Work order 1:
Set down word for word the part of the post about the disputed Jesus's wife fragment that runs from "Professor Francis Watson, of" up to and including "Gospel of Thomas.".

=======

Tag Archives: Wife

Durham University professor calls the “Jesus had a wife” manuscript fragment a forgery

The radically left-wing UK Guardian has the story.

Excerpt:

A New Testament scholar claims to have found evidence suggesting that the Gospel of Jesus’s Wife is a modern forgery.

Professor Francis Watson, of Durham University, says the papyrus fragment, which caused a worldwide sensation when it appeared earlier this week because it appeared to refer to Jesus’s wife, is a patchwork of texts from the genuine Coptic-language Gospel of Thomas, which have been copied and reassembled out of order to make a suggestive new whole.

In a paper published online, Watson argues that all of the sentence fragments found on the papyrus fragment have been copied, sometimes with small alterations, from printed editions of the Gospel of Thomas.

The discovery has already sparked fierce debate among academics, but Watson believes his new research may prove conclusive.

“I think it is more or less indisputable that I have shown how the thing was composed,” he said. “I would be very surprised if it were not a modern forgery, although it is possible that it was composed in this way in the fourth century.”

His paper claims the work was assembled by someone who was not a native speaker of Coptic, which is a polite way of saying that it is modern.

He does not directly criticise Professor Karen King, of Harvard, who presented the fragment at a conference in Rome this week. He says she has done a very good job of presenting the evidence and images of the disputed fragment. He believes the papyrus itself may well date from the fourth century, but the words, he says, clearly show the influence of modern printed books.

In particular, there is a line break in the middle of one word that appears to have been lifted directly from modern editions of the Gospel of Thomas, a genuine Gnostic or early Christian text.

It is common for words to be broken in the middle in ancient scripts, like Coptic, which were written without hyphens, he says. But it is most uncommon for the same break to appear in the same work in two different manuscripts.

You can read an introduction to the find by Dr. Watson on Mark Goodacre’s web site.

Excerpt:

On 18 September, Dr Karen King of Harvard University announced the discovery of a controversial new gospel-fragment at a Vatican-sponsored conference in Rome. Dr King believes that the papyrus fragment comes from a 4th century copy of an unknown gospel that may itself go back to the 2nd century. While only a few incomplete lines have survived, the fragment has become instantly famous on account of line 4, where we read: And Jesus said to them, “My wife…” This gives the text its proposed title: The Gospel of Jesus’ Wife (GJW). According to Dr King, the reference to Jesus’ marital status is probably not an item of genuine historical information; rather, it takes us into the world of his later followers and their debates about issues of sexuality and gender.

The GJW fragment is written in Coptic, a later form of the language of ancient Egypt. In translation it runs as follows:

1 “… [can]not be my [disciple]. My mother gave me life…”

=======

Work order 2:
Extract the lines of the records below from the start of the records up to and including the line with "Web sitemizde gezinme deneyiminizi", and repeat those lines without any change.

Items in a dataset listing
=======

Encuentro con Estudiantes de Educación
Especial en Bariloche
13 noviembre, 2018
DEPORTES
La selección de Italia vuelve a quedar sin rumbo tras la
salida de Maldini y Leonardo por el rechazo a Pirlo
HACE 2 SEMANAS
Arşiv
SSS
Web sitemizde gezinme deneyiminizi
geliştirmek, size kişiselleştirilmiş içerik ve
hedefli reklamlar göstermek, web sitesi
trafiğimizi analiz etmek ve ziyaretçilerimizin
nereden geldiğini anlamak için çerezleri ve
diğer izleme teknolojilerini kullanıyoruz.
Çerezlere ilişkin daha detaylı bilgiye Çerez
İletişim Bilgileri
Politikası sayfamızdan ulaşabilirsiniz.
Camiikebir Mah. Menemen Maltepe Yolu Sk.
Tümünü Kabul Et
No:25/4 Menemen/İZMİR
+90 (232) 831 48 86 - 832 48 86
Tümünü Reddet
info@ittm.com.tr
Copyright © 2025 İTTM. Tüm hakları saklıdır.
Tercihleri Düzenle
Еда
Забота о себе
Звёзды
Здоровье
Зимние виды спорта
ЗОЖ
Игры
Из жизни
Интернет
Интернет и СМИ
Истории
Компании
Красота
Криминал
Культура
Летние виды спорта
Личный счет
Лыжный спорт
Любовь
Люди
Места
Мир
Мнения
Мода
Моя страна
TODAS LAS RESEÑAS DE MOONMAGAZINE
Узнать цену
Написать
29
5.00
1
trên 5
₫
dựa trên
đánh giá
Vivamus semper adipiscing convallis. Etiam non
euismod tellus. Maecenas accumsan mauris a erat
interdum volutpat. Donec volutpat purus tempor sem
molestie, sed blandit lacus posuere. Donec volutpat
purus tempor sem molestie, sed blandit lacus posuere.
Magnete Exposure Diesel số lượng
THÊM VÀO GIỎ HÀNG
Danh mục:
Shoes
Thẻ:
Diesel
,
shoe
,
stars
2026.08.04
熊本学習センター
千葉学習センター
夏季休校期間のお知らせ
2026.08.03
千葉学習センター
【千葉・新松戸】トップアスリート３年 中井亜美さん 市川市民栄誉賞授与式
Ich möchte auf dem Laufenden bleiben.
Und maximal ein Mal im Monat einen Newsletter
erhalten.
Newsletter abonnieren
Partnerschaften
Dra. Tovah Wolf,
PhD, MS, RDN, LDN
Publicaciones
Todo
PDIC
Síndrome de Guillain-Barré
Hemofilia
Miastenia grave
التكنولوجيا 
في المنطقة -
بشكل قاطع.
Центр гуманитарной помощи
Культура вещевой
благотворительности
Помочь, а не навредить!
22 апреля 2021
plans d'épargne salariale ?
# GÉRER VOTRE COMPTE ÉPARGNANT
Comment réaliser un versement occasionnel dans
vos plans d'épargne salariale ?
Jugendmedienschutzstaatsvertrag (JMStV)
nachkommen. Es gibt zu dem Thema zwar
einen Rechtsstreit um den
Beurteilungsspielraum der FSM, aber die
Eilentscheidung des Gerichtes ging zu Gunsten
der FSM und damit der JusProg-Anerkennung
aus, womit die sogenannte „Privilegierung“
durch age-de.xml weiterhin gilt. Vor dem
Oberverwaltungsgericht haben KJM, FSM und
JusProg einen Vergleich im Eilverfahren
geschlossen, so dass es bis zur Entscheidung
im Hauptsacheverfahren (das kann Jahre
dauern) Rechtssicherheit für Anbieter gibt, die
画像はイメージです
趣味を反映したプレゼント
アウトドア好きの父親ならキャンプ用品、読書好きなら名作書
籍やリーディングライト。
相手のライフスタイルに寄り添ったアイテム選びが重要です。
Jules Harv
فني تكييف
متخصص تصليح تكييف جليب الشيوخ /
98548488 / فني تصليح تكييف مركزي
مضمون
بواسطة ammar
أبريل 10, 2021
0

=======

Exercise result 1:
Professor Francis Watson, of Durham University, says the papyrus fragment, which caused a worldwide sensation when it appeared earlier this week because it appeared to refer to Jesus’s wife, is a patchwork of texts from the genuine Coptic-language Gospel of Thomas, which have been copied and reassembled out of order to make a suggestive new whole.

In a paper published online, Watson argues that all of the sentence fragments found on the papyrus fragment have been copied, sometimes with small alterations, from printed editions of the Gospel of Thomas.

Exercise result 2:
Encuentro con Estudiantes de Educación
Especial en Bariloche
13 noviembre, 2018
DEPORTES
La selección de Italia vuelve a quedar sin rumbo tras la
salida de Maldini y Leonardo por el rechazo a Pirlo
HACE 2 SEMANAS
Arşiv
SSS
Web sitemizde gezinme deneyiminizi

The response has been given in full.